▶ WORK ITEM
The answer is every record that follows, printed exactly.

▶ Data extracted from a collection
= Beginning of Section =
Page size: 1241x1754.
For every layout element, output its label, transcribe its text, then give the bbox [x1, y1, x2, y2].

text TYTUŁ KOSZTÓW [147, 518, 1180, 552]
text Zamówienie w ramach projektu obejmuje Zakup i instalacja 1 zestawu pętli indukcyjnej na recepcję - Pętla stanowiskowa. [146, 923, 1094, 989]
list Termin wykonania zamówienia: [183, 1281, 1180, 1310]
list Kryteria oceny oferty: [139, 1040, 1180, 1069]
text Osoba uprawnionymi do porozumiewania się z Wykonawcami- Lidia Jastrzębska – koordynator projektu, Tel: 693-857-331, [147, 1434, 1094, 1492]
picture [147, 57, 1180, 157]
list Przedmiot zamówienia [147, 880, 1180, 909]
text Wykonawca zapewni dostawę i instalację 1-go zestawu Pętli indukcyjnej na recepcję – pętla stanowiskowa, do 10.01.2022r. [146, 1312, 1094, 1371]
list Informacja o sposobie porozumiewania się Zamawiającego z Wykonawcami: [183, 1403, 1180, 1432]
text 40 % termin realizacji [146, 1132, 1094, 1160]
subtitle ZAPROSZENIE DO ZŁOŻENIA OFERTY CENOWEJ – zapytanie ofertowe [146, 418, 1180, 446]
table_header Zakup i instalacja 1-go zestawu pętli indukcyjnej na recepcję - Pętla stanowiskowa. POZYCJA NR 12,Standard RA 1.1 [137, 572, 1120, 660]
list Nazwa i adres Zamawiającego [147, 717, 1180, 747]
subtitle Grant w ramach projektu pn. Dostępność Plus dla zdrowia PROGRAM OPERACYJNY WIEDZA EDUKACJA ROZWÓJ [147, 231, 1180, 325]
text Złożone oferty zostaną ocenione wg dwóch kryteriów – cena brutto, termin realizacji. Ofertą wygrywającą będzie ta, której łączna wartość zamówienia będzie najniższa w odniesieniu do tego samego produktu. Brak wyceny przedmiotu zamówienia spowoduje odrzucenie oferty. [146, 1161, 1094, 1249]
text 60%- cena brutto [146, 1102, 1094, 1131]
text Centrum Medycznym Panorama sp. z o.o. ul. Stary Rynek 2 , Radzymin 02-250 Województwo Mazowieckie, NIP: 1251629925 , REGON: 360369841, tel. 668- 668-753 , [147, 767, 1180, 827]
= End of Section =
▶ RESULT
Page size: 1241x1754.
For every layout element, output its label, transcribe its text, then give the bbox [x1, y1, x2, y2].

text TYTUŁ KOSZTÓW [147, 518, 1180, 552]
text Zamówienie w ramach projektu obejmuje Zakup i instalacja 1 zestawu pętli indukcyjnej na recepcję - Pętla stanowiskowa. [146, 923, 1094, 989]
list Termin wykonania zamówienia: [183, 1281, 1180, 1310]
list Kryteria oceny oferty: [139, 1040, 1180, 1069]
text Osoba uprawnionymi do porozumiewania się z Wykonawcami- Lidia Jastrzębska – koordynator projektu, Tel: 693-857-331, [147, 1434, 1094, 1492]
picture [147, 57, 1180, 157]
list Przedmiot zamówienia [147, 880, 1180, 909]
text Wykonawca zapewni dostawę i instalację 1-go zestawu Pętli indukcyjnej na recepcję – pętla stanowiskowa, do 10.01.2022r. [146, 1312, 1094, 1371]
list Informacja o sposobie porozumiewania się Zamawiającego z Wykonawcami: [183, 1403, 1180, 1432]
text 40 % termin realizacji [146, 1132, 1094, 1160]
subtitle ZAPROSZENIE DO ZŁOŻENIA OFERTY CENOWEJ – zapytanie ofertowe [146, 418, 1180, 446]
table_header Zakup i instalacja 1-go zestawu pętli indukcyjnej na recepcję - Pętla stanowiskowa. POZYCJA NR 12,Standard RA 1.1 [137, 572, 1120, 660]
list Nazwa i adres Zamawiającego [147, 717, 1180, 747]
subtitle Grant w ramach projektu pn. Dostępność Plus dla zdrowia PROGRAM OPERACYJNY WIEDZA EDUKACJA ROZWÓJ [147, 231, 1180, 325]
text Złożone oferty zostaną ocenione wg dwóch kryteriów – cena brutto, termin realizacji. Ofertą wygrywającą będzie ta, której łączna wartość zamówienia będzie najniższa w odniesieniu do tego samego produktu. Brak wyceny przedmiotu zamówienia spowoduje odrzucenie oferty. [146, 1161, 1094, 1249]
text 60%- cena brutto [146, 1102, 1094, 1131]
text Centrum Medycznym Panorama sp. z o.o. ul. Stary Rynek 2 , Radzymin 02-250 Województwo Mazowieckie, NIP: 1251629925 , REGON: 360369841, tel. 668- 668-753 , [147, 767, 1180, 827]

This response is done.